For our best ECC point addition design, we achieved the highest throughput (3.444 million ops/s), which is 4.58× faster than the closest competitor (Ref. [20] with 0.751 million ops/s). Our design also operates at the highest frequency (385 MHz) compared with all other implementations. Unfortunately, as there was no direct comparison of area usage with other works due to a lack of provided data, efficiency comparisons could not be made. Still, from our point of view, we utilized a relatively moderate FPGA resource footprint: 35.434 LUTs, 42.293 FFs, 38 BRAMs, and 144 DSPs, which is efficient given the frequency and throughput we achieved and taking into consideration the large data paths of 256 bits. By adopting a RISC-like approach and using the HLS task-level parallel programming, we developed a high-throughput ECC point adder capable of achieving throughputs of more than $2^{21}$ operations per second. With further development and improvement of the Memory Task to achieve an II of one clock cycle, we could further increase this throughput. Other potential architectural optimizations could involve splitting the MALU unit into individual modular addition, subtraction, and multiplication units. However, this would require a more complex Schedule Task, as the units would have different pipeline depths, and the scoreboard should be able to handle out-of-order execution.
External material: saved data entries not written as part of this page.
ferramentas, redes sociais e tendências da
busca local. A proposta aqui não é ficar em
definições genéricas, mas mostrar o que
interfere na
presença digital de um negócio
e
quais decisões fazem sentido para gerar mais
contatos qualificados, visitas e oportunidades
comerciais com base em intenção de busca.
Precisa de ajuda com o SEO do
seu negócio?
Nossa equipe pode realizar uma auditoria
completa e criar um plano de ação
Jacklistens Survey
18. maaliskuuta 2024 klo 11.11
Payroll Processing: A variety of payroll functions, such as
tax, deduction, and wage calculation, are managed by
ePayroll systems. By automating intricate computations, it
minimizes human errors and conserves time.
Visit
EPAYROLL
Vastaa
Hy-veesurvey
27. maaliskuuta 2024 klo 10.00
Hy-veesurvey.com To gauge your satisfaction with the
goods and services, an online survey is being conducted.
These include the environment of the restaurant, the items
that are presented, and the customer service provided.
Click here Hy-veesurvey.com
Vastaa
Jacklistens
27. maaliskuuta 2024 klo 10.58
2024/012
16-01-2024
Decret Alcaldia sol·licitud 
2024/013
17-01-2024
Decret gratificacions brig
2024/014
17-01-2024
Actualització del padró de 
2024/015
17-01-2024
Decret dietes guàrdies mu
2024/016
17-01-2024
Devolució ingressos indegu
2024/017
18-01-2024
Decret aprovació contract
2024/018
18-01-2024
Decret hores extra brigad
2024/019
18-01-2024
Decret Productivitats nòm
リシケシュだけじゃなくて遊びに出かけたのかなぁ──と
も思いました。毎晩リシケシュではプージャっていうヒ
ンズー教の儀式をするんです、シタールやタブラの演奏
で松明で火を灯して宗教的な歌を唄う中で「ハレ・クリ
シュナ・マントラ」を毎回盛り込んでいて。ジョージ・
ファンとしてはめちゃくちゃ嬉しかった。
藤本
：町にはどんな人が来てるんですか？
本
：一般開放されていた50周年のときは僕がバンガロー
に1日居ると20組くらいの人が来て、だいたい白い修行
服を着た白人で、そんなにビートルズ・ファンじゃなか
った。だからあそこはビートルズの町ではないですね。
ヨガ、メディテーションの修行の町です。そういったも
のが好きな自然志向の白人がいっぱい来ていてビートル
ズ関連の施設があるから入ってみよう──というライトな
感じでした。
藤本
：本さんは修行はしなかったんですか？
For our best ECC point multiplication configuration, we achieved a frequency of 320 MHz, which is significantly higher than all other designs. We also achieved a high throughput of 9.108 ops/s, which is 1.6× faster than [20] (5.686 ops/s) and 44% faster than [18] (6.329 ops/s). While it has a good performance, it is 25% slower than [6] (12.150 ops/s), meaning there is room for improvement. The performance lags behind that of other systems, such as a CPU or GPU as well, due to the considerable latency at each iteration inherent in the double-and-add algorithm, even with a fast point addition and doubling design. Further research and development are necessary to improve this operation for FPGA structures. Furthermore, better optimizations such as endomorphism and the GLV method [27] or Hamburg’s trick [28] could be explored for better latency and increased throughput.

Nonetheless, we demonstrated that careful utilization of HLS can enhance throughput when focusing on performance and facilitate more effective design exploration in a shorter timeframe. In comparison with other studies employing a classical RTL approach, we attained throughputs exceeding 40%.